Francisco, el papa que alertó sobre la “globalización de la indiferencia” y ser “insensibles al grito de los demás”

El escritor español publicó en 2025 la novela 'El loco de Dios en el fin del mundo', resultado de su viaje a Mongolia con el pontifice argentino fallecido el 21 de abril. Publicamos un framgento del libro donde Cercas da claves del papado de Francisco

Murió el papa Francisco, a los 88 años, que trató de revolucionar la Iglesia, fue anticlerical y estuvo en lucha consigo mismo. El escritor español Javier Cercas fue uno de los que mejor lo conoció, pues lo acompañó a su viaje a Mongolia en 2022, hablaron y le abrieron las puertas del Vaticano. De aquella experiencia surgió la novela El loco de Dios en el fin del mundo (Random House). Un libro que narra su viaje con el Papa a Mongolia, habló con él y con personal del Vaticano y la Iglesia Católica para crear este retrato transversal del pontífice y el mundo que lideraba.

Francisco, Jorge Mario Bergoglio (Argentina, 17 de diciembre de 1936 – Vaticano, 21 de abril de 2025) fue el Papa número 266 al suceder a Benedicto XVI. Fue elegido el 13 de marzo de 2013, en el segundo día del Cónclave.

El siguiente es un fragmento de la novela de Javier Cercas:

El loco de Dios en el fin del mundo

Javier Cercas

¿Es tan excepcional que el papa viaje al fin del mundo? ¿Tan raro es que visite un país de la periferia o de eso que solemos llamar periferia? ¿Un país de nuestra periferia religiosa, porque Mongolia es una sociedad de aplastante mayoría budista y minúscula minoría católica, pero también de nuestra periferia política y geográfica, porque Mongolia es un país alejado de los grandes centros de poder y huérfano de relevancia política, económica o geoestratégica, salvo por el hecho de hallarse encajado entre dos imperios, el ruso y el chino, que durante siglos se lo disputaron?

■ Registros ■
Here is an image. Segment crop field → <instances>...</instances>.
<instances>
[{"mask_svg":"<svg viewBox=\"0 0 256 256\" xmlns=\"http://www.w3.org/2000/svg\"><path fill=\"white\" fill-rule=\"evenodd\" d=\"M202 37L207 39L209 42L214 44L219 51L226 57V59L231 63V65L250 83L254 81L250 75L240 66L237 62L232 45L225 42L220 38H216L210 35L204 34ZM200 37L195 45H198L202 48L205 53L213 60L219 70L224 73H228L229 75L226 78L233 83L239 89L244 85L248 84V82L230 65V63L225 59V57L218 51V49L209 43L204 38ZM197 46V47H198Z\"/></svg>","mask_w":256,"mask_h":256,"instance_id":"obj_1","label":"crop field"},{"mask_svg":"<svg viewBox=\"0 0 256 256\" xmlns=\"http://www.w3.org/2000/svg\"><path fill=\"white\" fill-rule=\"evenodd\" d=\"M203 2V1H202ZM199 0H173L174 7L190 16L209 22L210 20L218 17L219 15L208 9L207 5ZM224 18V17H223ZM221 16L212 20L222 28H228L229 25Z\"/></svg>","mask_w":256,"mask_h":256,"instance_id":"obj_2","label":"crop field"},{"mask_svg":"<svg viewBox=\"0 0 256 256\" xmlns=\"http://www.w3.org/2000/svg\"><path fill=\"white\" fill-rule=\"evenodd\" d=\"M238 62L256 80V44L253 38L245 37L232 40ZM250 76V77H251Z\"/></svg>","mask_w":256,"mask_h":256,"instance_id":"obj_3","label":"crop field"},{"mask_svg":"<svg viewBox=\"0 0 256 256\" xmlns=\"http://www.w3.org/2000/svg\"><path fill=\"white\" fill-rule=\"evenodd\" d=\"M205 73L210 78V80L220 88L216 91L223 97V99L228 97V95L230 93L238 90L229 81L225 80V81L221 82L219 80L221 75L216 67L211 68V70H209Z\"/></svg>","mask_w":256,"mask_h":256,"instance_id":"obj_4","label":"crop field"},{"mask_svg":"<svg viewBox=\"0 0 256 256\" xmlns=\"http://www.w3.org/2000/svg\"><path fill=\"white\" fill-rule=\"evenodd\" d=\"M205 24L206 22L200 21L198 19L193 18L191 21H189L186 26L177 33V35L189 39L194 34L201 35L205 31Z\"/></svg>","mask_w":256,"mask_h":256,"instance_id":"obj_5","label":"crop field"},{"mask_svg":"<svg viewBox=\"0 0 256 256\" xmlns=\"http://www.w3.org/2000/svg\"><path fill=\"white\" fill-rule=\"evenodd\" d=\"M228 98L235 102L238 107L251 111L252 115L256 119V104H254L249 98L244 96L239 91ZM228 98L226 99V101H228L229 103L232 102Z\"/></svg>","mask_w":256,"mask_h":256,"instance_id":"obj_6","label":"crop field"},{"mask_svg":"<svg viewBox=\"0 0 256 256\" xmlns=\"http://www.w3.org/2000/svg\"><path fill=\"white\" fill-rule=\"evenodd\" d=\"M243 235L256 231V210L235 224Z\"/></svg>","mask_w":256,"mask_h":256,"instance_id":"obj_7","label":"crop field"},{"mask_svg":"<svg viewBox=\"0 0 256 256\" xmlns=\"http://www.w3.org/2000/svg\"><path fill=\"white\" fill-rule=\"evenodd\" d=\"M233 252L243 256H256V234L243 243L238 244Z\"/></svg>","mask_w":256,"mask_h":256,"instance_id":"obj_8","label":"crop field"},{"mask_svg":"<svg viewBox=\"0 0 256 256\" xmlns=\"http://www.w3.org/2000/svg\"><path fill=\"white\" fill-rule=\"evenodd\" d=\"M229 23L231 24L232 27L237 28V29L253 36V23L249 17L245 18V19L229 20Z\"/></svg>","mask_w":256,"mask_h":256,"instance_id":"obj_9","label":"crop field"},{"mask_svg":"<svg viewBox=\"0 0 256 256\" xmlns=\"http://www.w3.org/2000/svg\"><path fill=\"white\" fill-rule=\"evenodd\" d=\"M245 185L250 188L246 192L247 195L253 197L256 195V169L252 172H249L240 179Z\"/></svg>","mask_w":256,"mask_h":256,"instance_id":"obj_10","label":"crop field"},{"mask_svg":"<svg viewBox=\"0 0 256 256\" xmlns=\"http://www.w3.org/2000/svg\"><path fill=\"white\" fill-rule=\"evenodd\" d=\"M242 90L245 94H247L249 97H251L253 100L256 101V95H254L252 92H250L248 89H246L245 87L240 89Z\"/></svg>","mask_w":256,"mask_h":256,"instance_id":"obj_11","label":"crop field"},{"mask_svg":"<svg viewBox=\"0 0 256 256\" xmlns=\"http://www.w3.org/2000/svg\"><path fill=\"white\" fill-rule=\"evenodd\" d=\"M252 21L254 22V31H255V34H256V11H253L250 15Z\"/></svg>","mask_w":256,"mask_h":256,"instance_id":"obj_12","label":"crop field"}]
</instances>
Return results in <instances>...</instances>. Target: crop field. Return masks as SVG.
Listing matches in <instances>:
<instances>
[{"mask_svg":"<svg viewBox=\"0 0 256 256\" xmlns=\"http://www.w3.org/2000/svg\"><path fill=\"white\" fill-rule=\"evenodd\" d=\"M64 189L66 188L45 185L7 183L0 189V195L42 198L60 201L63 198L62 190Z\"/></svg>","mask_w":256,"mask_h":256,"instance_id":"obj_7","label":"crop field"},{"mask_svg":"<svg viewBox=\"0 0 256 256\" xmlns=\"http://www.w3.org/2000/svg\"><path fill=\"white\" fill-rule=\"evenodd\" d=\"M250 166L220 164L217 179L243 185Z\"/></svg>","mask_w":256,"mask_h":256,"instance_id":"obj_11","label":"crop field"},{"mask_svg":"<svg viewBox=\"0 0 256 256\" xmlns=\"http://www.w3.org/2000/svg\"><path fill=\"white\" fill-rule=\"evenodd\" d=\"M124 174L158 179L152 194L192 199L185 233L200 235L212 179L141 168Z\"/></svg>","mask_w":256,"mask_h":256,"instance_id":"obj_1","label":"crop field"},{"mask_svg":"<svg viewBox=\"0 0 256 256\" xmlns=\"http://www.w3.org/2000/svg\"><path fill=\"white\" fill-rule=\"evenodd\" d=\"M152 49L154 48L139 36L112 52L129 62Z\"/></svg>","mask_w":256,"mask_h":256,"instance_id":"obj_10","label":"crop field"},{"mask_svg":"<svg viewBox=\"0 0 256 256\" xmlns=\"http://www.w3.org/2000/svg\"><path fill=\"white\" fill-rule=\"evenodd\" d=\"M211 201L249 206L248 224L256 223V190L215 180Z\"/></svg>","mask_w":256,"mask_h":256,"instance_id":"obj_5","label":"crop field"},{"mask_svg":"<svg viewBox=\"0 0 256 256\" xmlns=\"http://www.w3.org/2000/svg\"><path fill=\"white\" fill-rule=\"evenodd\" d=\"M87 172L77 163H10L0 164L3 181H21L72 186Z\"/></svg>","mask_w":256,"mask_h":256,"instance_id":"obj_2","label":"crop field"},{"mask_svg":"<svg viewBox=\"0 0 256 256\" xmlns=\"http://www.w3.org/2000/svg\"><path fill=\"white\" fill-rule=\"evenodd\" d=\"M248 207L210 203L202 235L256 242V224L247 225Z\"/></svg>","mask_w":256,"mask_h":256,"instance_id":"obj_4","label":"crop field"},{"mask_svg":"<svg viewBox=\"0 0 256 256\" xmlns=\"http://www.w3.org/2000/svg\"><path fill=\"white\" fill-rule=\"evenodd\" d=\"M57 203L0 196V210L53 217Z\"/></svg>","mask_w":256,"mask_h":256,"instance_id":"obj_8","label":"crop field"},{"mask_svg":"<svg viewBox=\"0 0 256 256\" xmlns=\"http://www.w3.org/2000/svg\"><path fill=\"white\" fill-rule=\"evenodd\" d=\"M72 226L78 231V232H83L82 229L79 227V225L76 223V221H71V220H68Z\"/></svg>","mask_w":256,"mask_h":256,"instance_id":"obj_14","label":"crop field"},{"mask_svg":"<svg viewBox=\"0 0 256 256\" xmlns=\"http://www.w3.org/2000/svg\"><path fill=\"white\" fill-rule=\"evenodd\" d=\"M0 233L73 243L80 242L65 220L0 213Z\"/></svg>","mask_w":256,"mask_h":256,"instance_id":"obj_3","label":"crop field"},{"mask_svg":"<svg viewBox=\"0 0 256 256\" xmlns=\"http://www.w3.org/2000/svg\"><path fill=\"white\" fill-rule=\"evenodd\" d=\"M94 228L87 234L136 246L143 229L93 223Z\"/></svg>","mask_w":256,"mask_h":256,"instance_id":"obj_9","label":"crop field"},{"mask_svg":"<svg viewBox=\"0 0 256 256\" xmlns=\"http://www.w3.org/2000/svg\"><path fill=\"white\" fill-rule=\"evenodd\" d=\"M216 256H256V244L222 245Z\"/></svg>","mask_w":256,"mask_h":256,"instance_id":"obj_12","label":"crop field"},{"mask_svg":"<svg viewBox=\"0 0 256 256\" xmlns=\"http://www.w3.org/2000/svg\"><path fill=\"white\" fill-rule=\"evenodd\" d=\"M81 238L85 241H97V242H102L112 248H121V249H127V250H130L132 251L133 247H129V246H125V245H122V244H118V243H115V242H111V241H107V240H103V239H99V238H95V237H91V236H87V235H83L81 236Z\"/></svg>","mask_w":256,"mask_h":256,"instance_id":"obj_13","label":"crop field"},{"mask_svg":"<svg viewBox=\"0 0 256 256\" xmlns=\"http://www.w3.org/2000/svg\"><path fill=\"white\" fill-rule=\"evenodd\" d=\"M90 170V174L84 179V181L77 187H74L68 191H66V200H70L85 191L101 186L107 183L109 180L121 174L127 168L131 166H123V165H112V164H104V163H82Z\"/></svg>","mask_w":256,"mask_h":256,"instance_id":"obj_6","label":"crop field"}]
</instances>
--
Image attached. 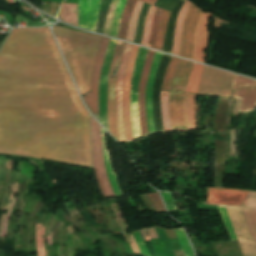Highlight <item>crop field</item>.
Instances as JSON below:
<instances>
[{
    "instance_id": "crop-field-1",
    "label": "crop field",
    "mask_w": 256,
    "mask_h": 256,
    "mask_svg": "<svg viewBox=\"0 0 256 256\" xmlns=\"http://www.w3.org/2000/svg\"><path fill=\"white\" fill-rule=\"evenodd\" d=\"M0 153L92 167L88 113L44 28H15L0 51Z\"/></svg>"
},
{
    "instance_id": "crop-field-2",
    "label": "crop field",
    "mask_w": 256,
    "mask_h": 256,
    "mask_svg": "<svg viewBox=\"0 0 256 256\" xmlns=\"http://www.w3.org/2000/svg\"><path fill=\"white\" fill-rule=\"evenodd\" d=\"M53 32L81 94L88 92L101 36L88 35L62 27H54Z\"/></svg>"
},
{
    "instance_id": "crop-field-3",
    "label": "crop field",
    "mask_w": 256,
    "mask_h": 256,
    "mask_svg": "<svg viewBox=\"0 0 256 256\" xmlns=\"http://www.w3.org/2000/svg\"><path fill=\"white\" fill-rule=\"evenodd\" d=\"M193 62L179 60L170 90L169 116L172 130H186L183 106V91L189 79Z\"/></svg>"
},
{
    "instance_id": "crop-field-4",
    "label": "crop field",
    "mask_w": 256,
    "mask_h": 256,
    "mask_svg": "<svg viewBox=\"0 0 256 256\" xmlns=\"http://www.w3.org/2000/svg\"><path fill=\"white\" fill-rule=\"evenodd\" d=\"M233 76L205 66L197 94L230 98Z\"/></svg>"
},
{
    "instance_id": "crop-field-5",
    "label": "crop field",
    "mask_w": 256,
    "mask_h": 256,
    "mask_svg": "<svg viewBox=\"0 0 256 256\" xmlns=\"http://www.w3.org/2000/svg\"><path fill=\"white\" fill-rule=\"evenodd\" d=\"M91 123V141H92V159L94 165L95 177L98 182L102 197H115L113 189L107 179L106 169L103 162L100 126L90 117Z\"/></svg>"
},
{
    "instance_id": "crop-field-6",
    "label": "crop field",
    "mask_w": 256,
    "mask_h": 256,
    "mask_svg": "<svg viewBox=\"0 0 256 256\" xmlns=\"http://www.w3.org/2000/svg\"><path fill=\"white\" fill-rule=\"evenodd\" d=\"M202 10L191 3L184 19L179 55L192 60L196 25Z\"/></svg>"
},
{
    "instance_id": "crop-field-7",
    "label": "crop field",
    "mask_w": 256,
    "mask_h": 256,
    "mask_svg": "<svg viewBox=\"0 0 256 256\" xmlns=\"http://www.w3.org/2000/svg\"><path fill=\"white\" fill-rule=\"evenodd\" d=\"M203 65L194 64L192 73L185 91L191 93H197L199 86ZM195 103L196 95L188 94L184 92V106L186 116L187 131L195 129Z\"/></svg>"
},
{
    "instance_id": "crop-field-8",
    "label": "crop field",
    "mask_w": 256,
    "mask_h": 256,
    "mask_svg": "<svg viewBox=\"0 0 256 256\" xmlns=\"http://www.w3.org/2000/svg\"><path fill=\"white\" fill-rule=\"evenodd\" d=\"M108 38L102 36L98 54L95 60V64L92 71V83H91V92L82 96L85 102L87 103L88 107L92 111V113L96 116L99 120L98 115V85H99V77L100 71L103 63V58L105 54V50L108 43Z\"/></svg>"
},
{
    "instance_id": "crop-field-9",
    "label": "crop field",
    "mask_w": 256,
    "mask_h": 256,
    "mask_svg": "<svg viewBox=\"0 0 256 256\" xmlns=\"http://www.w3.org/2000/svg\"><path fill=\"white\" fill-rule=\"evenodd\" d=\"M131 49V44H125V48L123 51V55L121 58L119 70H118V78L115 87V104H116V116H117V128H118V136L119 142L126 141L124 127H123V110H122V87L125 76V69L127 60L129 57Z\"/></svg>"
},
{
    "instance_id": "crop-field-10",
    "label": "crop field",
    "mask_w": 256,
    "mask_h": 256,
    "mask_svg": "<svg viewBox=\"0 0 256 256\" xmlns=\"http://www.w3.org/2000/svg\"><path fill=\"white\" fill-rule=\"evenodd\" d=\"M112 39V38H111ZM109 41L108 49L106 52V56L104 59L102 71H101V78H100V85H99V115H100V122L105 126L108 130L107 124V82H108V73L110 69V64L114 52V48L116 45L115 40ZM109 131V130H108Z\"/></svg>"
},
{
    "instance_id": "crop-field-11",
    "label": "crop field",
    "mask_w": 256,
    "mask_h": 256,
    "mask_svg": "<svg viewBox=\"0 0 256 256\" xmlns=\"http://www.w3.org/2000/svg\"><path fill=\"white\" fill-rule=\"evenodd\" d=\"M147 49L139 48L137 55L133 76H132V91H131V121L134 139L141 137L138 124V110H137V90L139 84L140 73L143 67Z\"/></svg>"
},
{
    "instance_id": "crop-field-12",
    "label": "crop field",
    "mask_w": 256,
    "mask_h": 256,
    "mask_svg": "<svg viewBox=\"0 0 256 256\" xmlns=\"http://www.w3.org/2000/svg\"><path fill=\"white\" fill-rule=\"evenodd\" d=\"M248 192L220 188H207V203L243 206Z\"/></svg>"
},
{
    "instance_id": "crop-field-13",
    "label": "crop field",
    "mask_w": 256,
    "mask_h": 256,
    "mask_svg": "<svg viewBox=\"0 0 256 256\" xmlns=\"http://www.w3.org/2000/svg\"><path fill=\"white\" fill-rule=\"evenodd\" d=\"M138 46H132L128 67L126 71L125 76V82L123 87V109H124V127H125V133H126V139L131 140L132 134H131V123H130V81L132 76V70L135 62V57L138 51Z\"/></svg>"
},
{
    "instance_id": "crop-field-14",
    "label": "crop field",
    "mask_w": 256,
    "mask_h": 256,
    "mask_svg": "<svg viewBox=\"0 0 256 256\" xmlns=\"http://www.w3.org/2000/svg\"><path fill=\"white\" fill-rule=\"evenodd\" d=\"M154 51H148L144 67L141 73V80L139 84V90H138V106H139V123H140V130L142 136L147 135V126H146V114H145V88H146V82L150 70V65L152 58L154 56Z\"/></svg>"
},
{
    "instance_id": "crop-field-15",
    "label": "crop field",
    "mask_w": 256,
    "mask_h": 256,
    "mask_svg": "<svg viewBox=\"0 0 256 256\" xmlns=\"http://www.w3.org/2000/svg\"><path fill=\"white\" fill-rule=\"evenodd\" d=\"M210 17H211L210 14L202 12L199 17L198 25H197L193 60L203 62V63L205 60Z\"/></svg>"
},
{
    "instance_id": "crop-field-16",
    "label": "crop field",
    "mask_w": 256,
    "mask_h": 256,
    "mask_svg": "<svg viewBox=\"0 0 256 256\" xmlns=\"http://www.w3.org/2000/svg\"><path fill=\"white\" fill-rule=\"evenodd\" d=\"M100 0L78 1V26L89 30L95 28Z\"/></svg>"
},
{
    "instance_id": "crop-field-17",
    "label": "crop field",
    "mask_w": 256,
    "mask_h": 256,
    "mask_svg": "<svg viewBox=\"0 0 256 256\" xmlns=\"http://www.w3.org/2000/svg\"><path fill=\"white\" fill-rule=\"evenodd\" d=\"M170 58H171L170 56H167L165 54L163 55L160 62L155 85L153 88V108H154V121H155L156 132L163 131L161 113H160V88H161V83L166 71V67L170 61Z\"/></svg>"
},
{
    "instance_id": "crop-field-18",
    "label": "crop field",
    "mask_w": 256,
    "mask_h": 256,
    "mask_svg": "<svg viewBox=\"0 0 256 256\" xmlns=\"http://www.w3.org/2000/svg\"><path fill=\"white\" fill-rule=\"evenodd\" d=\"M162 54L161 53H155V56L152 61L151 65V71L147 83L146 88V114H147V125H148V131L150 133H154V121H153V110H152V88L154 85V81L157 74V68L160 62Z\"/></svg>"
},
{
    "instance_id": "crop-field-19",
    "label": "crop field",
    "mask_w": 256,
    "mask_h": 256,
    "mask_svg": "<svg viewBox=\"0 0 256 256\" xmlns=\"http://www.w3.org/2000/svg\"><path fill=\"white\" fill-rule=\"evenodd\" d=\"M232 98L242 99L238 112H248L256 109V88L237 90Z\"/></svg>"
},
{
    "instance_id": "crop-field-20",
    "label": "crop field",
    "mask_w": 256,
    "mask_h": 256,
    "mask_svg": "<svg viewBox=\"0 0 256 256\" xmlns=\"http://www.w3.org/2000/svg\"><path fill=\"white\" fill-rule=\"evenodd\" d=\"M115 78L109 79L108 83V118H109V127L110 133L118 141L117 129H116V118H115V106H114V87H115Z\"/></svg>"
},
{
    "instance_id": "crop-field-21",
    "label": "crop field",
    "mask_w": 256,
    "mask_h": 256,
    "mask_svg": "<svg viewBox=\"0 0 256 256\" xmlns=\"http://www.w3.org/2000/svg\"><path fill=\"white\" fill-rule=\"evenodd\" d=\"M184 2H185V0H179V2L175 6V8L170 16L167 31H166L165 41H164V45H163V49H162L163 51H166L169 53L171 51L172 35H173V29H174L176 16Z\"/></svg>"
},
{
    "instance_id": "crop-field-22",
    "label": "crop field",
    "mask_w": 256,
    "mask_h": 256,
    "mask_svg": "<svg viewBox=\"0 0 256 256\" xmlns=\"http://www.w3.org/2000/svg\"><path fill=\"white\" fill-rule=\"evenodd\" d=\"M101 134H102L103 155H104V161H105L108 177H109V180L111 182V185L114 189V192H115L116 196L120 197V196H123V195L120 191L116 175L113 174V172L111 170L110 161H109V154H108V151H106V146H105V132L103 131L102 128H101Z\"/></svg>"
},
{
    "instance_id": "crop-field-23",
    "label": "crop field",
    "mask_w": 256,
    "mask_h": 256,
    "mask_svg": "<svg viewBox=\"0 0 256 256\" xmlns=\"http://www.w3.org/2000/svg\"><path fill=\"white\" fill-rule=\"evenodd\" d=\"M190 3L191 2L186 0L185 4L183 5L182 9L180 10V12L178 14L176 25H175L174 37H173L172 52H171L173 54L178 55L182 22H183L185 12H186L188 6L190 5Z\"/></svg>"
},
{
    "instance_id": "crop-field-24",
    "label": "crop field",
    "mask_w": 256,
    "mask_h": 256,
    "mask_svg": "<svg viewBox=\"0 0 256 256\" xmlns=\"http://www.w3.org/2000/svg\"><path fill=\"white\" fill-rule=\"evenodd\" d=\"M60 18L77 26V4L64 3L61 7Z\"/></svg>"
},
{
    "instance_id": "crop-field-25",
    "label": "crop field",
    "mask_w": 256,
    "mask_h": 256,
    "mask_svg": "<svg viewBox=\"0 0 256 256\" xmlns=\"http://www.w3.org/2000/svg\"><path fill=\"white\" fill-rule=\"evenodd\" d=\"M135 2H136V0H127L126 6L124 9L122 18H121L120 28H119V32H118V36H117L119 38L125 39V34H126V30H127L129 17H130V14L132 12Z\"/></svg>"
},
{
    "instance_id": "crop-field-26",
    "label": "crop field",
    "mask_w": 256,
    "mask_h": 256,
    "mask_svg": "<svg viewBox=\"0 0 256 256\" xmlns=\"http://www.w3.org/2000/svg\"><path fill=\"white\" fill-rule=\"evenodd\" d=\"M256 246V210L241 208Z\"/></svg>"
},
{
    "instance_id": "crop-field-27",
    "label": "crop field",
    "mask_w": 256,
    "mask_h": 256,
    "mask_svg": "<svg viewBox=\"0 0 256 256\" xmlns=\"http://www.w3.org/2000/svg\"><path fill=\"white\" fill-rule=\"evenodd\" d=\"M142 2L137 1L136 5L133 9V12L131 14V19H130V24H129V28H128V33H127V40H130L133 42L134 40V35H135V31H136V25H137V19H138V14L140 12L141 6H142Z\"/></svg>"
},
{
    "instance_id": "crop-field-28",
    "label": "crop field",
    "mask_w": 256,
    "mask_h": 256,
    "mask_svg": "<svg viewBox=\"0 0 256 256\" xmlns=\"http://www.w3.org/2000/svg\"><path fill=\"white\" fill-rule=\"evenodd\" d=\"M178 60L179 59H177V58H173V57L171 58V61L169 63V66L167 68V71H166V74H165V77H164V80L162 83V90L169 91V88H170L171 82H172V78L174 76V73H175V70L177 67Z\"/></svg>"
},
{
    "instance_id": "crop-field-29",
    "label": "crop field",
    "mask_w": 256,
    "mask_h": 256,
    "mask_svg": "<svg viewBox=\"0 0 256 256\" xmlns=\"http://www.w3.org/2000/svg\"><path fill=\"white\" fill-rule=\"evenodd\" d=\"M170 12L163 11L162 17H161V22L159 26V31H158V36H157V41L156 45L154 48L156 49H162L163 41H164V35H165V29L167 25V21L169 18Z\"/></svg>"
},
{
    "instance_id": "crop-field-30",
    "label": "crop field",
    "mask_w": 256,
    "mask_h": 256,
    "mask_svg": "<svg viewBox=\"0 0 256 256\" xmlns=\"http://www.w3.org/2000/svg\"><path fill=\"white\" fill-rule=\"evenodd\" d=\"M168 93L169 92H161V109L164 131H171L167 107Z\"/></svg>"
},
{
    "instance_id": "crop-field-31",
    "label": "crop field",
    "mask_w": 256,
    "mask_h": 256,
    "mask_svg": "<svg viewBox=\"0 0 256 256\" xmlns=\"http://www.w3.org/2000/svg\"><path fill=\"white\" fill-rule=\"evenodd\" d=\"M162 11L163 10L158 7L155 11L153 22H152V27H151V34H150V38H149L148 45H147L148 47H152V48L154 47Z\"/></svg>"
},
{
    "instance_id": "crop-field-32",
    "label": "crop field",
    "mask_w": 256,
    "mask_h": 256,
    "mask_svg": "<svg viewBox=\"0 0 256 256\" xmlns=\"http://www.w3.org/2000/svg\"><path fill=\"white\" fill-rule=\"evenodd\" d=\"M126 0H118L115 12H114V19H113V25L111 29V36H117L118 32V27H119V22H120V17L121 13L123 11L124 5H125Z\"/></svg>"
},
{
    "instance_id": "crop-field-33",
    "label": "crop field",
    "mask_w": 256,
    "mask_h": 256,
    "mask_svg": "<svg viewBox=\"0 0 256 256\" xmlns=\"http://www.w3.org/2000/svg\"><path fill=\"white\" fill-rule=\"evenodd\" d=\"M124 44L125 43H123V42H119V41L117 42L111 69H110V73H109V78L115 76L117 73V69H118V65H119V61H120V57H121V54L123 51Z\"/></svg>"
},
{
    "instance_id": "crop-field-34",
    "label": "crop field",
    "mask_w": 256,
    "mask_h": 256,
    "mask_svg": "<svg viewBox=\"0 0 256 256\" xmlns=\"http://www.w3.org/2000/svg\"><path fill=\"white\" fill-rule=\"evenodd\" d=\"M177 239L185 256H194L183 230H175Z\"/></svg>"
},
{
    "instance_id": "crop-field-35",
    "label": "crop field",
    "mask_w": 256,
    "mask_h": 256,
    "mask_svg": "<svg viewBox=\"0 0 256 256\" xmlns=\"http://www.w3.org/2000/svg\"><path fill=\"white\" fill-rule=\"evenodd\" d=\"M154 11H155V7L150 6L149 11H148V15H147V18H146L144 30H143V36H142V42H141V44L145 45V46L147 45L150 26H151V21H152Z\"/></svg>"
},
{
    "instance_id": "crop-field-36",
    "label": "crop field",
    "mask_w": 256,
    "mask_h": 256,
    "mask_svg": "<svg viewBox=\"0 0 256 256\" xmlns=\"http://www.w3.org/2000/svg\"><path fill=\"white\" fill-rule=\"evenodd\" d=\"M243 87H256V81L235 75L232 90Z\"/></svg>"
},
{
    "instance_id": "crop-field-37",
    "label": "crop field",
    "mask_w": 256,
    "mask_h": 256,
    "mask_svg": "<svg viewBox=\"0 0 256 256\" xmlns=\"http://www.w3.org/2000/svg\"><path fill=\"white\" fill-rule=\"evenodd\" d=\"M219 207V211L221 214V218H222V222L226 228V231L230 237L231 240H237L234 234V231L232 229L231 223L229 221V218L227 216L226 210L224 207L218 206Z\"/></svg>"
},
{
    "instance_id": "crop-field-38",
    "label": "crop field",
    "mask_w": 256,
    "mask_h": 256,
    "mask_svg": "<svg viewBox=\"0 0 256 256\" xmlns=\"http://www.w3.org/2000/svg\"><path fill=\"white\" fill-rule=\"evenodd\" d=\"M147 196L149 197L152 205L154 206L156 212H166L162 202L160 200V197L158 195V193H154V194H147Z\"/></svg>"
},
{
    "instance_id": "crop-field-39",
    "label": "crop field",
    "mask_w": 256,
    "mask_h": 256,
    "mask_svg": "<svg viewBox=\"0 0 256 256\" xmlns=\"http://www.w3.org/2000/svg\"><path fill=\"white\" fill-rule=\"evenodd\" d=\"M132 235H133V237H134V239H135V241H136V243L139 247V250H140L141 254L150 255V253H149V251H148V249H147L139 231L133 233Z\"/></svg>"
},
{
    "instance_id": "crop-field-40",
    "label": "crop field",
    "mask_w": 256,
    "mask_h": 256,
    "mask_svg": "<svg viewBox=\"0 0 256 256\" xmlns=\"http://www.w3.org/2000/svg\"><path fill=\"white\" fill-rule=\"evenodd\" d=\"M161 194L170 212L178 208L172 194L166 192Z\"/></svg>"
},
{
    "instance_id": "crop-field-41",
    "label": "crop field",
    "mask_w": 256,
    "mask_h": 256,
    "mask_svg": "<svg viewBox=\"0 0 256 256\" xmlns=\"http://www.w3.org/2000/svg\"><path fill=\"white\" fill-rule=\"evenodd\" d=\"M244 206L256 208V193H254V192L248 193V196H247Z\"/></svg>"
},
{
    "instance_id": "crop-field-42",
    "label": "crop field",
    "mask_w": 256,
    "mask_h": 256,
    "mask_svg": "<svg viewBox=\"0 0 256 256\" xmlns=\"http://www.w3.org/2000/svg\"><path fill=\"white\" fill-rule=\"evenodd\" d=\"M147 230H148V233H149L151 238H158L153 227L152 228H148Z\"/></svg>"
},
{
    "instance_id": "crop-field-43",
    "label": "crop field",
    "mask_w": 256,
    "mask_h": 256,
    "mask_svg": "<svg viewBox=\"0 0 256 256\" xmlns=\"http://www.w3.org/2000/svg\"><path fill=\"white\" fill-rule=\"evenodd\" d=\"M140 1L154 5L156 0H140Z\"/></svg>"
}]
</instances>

■ El ejercicio ■
Cita textualmente el texto sobre el papa Francisco, todo lo que va desde "Murió el papa" hasta "mundo que lideraba.", ambos incluidos. El material que aparece junto al texto es independiente de él.

■ Respuesta ■
Murió el papa Francisco, a los 88 años, que trató de revolucionar la Iglesia, fue anticlerical y estuvo en lucha consigo mismo. El escritor español Javier Cercas fue uno de los que mejor lo conoció, pues lo acompañó a su viaje a Mongolia en 2022, hablaron y le abrieron las puertas del Vaticano. De aquella experiencia surgió la novela El loco de Dios en el fin del mundo (Random House). Un libro que narra su viaje con el Papa a Mongolia, habló con él y con personal del Vaticano y la Iglesia Católica para crear este retrato transversal del pontífice y el mundo que lideraba.